== PASSAGE PROVIDED

While many topics were covered on that Zoom, as soon as the conversation turned to gefilte fish, the chat room came alive with animated culinary conversation.
“We very quickly realized that one of the things that kept people engaged and fostered a lively, charming dialogue was food and cooking,” said Maria Zalewska, the executive director of the foundation. “We could barely get them to stop talking.”
At the end of the call, Zalewska put out a request for recipes—and received a multitude of gefilte fish variations as well as other Ashkenazi classics.
“That’s when the idea for a cookbook was born,” she told me from New York City.
The result is Honey Cake & Latkes: Recipes From the Old World by the Auschwitz-Birkenau Survivors, a historical record as much as a cookbook that came out in September. It features dozens of old photos and accounts of life before, during and after the war as well as the recipes that helped sustain survivors’ memories of family and kept them anchored to their Jewish heritage.
“The Nazis tried to eradicate Jewish culture, music, literature and cuisine,” said Zalewska. “This is an affirmation that they didn’t.”
Rather than a sad postscript to genocide, the book is a celebration of the power of food told from the perspective of a population who, contrary to expectations, telegraphs survival, renewal and joy.
Underwritten by Lauder, edited by Zalewska, photographed by top New York food photographer Ellen Silverman and styled with a timelessly chic aesthetic, the book—with homey recipes for favorites from potato kugel and stuffed cabbage to plum dumplings and rugelach—invites readers to engage and participate with survivors’ stories rather than merely sympathize.
“Survivors are used to being pigeonholed into a proscribed identity and an expected set of emotions,” said Zalewska. “It was important to me that this book allowed them to be seen in a fresh light without erasing the tragedy of the Holocaust.”
There was also a sense of urgency.
“We knew that the survivors were dying, and that there were perhaps a few hundred remaining around the world,” said Zalewska.
In the book, Budapest-born survivor Eva Szepesi, who has lived in Frankfurt, Germany, since 1954, shares a recipe for Hungarian Goulash and nokedli (dumplings) that she remembers her mother and grandmother making before the war and which the 90-year-old now cooks for her grandchildren and great-grandchildren.
Tova Friedman, who was 1 year old when the war ended, shares a recipe for tzimmes that her mother began making once the family settled in a displaced persons camp in Germany after the war.
“It was as if through remaking those recipes she was reawakened,” said the Polish-born Friedman, 84, whose own book, The Daughter of Auschwitz, became a New York Times best seller in the fall.
One of five survivors who gathered in New York City to be photographed for the book, Friedman also contributed a recipe for kasha varnishkes from her late husband’s family. She started making the dish after they married and settled in Highland Park, N.J.
For her part, Zalewska—whose great-grandfather, Jan Zalewski, was one of an estimated 70,000-75,000 Polish Catholics who died in Auschwitz-Birkenau—sees the book as a potent weapon against the current rise in antisemitism.

====

> INSTRUCTIONS TO FOLLOW:
Extend the article about the survivors' cookbook, starting right after its last sentence.

== SUPPLIED DATA

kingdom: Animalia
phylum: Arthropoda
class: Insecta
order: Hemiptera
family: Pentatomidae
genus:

====

> TASK RESULT:
“Anything we can do to refute Holocaust denial right now is essential,” said Zalewska. “That this book projects hope and joy is a bonus.”FOR THE GOULASH:
2 tablespoons vegetable oil
2 large onions, sliced
1 pound boneless beef shoulder, cut into bite-size chunks
1 red bell pepper, chopped
1 yellow bell pepper, chopped
2 tomatoes, sliced
1 tablespoon tomato paste
2 teaspoons sweet Hungarian paprika
1 1/2 teaspoons salt
FOR THE DUMPLINGS (NOKEDLI):
1/4 teaspoon salt, plus more for the cooking water
1 cup all-purpose flour
Up to 1/2 cup cold water
Vegetable oil, for finishing
Make the goulash: Heat the oil in a large Dutch oven over medium heat. Add the onions and cook until they start to soften. Increase the heat to medium-high, add the beef and brown on all sides. Add the red and yellow peppers, tomatoes, tomato paste, paprika salt and 1/2 cup water. Bring to a simmer, then cover, reduce the heat to low and cook for about 2 hours, until the beef is tender. Lift the lid a few times to stir and add more water if the pot is looking dry.
Make the dumplings: Set a large saucepan of salted water to boil over medium-high heat. In a large bowl, whisk the flour and salt. Stir in the eggs using a wooden spoon and add just enough water to make a soft, sticky dough. Grate or cut the dough into small pieces and drop them into the boiling water. After the nokedli rise to the surface, cook for an additional 2 minutes. Drizzle the oil over the nokedli and serve immediately with the goulash.
4 cups water
1 cup kasha (buckwheat groats)
1 extra-large egg, beaten
1 cup bowtie (farfalle) pasta
3 tablespoons butter or vegetable oil
1 large yellow onion, diced
12 ounces white mushrooms, sliced about 1/4-inch thick
3 cloves garlic, minced
1/4 cup soy sauce
Bring 4 cups of water to a boil and have it ready. Put the kasha in a medium bowl. Add the beaten egg to the dry kasha. Mix thoroughly so all the grains are uniformly coated.
Heat a heavy-bottom 8-quart pot over medium-high heat until it is very hot. Add the kasha-egg mixture and stir continuously, breaking up clumps so that the kasha is very hot. Slowly pour the boiling water onto the hot kasha and add a pinch of salt. The kasha will explode and froth (this is the fun part). After all the water has been added and the pot settles down, skim any schmutz that might be floating on top. Reduce the heat to low, cover and cook until the water is absorbed, about 30 minutes.
While the kasha is cooking, prepare the bowtie pasta according to package instructions (cook in salted water for about 12 minutes).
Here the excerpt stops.